The decision of the Lakers (specifically owners Dr. Jerry Buss, son Jim Buss and general manager Mitch Kupchak) to pass over Phil Jackson in favour of Mike D'Antoni is, from purely a basketball standpoint, not completely crazy.

What's odd is the story that's come out in the past week that describes a situation where the Busses met with Jackson, essentially offered him the job, and then supposedly gave the Zen Master a few days to think about whether he wanted to come out of retirement for a second time.

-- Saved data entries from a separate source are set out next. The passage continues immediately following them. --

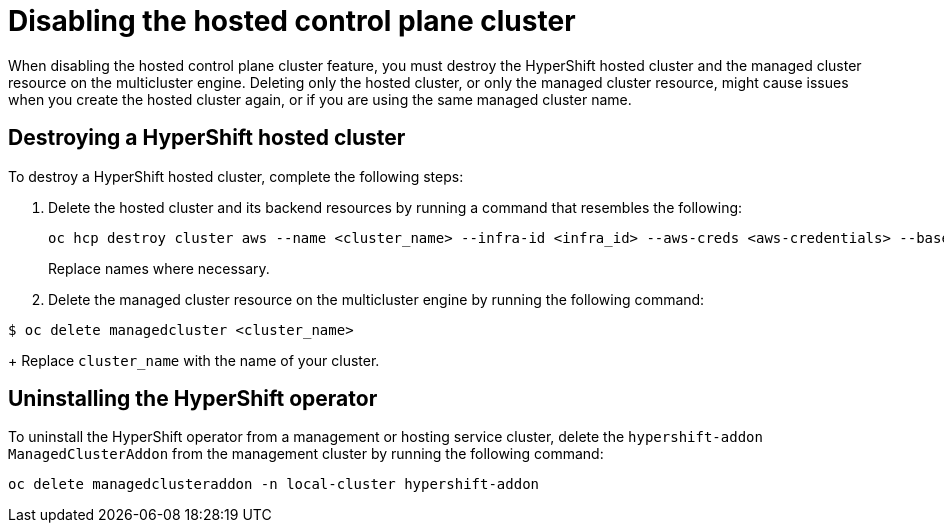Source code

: [#disable-hosted-control-planes]
= Disabling the hosted control plane cluster

When disabling the hosted control plane cluster feature, you must destroy the HyperShift hosted cluster and the managed cluster resource on the multicluster engine. Deleting only the hosted cluster, or only the managed cluster resource, might cause issues when you create the hosted cluster again, or if you are using the same managed cluster name. 

[#hypershift-cluster-destroy]
== Destroying a HyperShift hosted cluster

To destroy a HyperShift hosted cluster, complete the following steps:

. Delete the hosted cluster and its backend resources by running a command that resembles the following:
+
----
oc hcp destroy cluster aws --name <cluster_name> --infra-id <infra_id> --aws-creds <aws-credentials> --base-domain <base_domain> --destroy-cloud-resources
----
+
Replace names where necessary.

. Delete the managed cluster resource on the multicluster engine by running the following command:

----
$ oc delete managedcluster <cluster_name>
----
+
Replace `cluster_name` with the name of your cluster.

[#hypershift-uninstall-operator]
== Uninstalling the HyperShift operator

To uninstall the HyperShift operator from a management or hosting service cluster, delete the `hypershift-addon` `ManagedClusterAddon` from the management cluster by running the following command:

----
oc delete managedclusteraddon -n local-cluster hypershift-addon
----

Yet before Jackson could say "Tex Winter", he says he received a late-night phone call ("rousted from slumber" in his words) from the Lakers informing him that the position had instead been given to D'Antoni.

Public relations nightmare

What has ensued has been a PR nightmare for the Lakers -- the fans wanted Zen back, and because Kupchak opened the door to that possibility at the news conference where Mike Brown's firing was announced, the criticism is deserved. Jackson went on to deny that he wanted concessions to return to coaching, such as trade veto power and the ability to skip some road trips.

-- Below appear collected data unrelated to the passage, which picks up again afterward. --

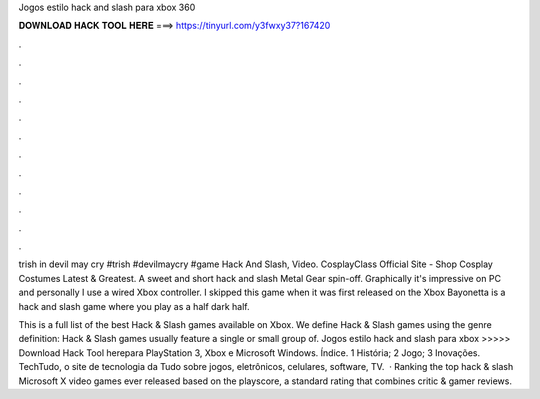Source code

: Jogos estilo hack and slash para xbox 360



𝐃𝐎𝐖𝐍𝐋𝐎𝐀𝐃 𝐇𝐀𝐂𝐊 𝐓𝐎𝐎𝐋 𝐇𝐄𝐑𝐄 ===> https://tinyurl.com/y3fwxy37?167420



.



.



.



.



.



.



.



.



.



.



.



.

trish in devil may cry #trish #devilmaycry #game Hack And Slash, Video. CosplayClass Official Site - Shop Cosplay Costumes Latest & Greatest‎. A sweet and short hack and slash Metal Gear spin-off. Graphically it's impressive on PC and personally I use a wired Xbox controller. I skipped this game when it was first released on the Xbox Bayonetta is a hack and slash game where you play as a half dark half.

This is a full list of the best Hack & Slash games available on Xbox. We define Hack & Slash games using the genre definition: Hack & Slash games usually feature a single or small group of. Jogos estilo hack and slash para xbox >>>>> Download Hack Tool herepara PlayStation 3, Xbox e Microsoft Windows. Índice. 1 História; 2 Jogo; 3 Inovações. TechTudo, o site de tecnologia da  Tudo sobre jogos, eletrônicos, celulares, software, TV.  · Ranking the top hack & slash Microsoft X video games ever released based on the playscore, a standard rating that combines critic & gamer reviews.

Some who cover the Lakers say there is no love lost between Jackson and the junior Buss, although reports indicate it was the senior Buss who ultimately wanted the offensive-minded, "Seven seconds or less" D'Antoni, visions of the Showtime-era Lakers dancing in his 78-year-old head.

To make things even better, Jackson's girlfriend is Jerry's daughter and Jim's sister, Jeannie Buss.

The guy who is getting an unfair rap in all this is D'Antoni. He has the misfortune of a bumbling hierarchy above him, and if he doesn't produce an NBA title now, he's going to be savaged.

As far as the X's and O's go, if you care only about Steve Nash's perspective, then this was the best coaching hire possible. Had Jackson returned, he would have implemented the Triangle offence immediately -- sets that not unlike Mike Brown's Princeton experiment, don't really utilize the skills of a pure point guard. The problem is, Nash is still hurt and out indefinitely. Kobe Bryant has known D'Antoni since he played in the same league as Kobe's dad in Italy in the '80s, so he is on board too.

Coach killer

The question is Dwight Howard. Big 'ol coach killer himself may have been the best reason to go with Jackson -- whose skills as an ego manager were a bigger factor than actual coaching in his 11 NBA titles.

However, D'Antoni made Amar'e Stoudemire into the player he became by utilizing him on quick pick-and-rolls from Nash. For Howard and Nash now, this is a no-brainer unless your name is Mike Brown. Howard lacks the outside shooting touch D'Antoni likes from big men, but on the other hand D12 brings something D'Antoni has never really had before: Defence.

How a coach who is historically averse to preaching defence will take advantage of good defenders like Howard and Metta World Peace is unclear, but Ken Berger of CBS reported this week that D'Antoni has reached out to former Blazers coach Nate McMillan -- a defensive specialist who he worked with on Team U.S.A. -- in an effort to get him on board.

As far as the Lakers' weak bench goes, you've got to believe they'll make a trade if they have any visions of a title. Scott Carefoot of RaptorBlog even came up with a hypothetical deal (unlikely but it's fun to dream) that would address that, while freeing the Raptors of the albatross of aggravation that is Andrea Bargnani.

One thing's for certain. The Lakers need to get D'Antoni's system in place and get Nash back. They've been improvising offensively with Bernie Bickerstaff -- unsurprisingly, with Kobe doing all the heavy lifting -- even if they've come out of it with a 2-1 record.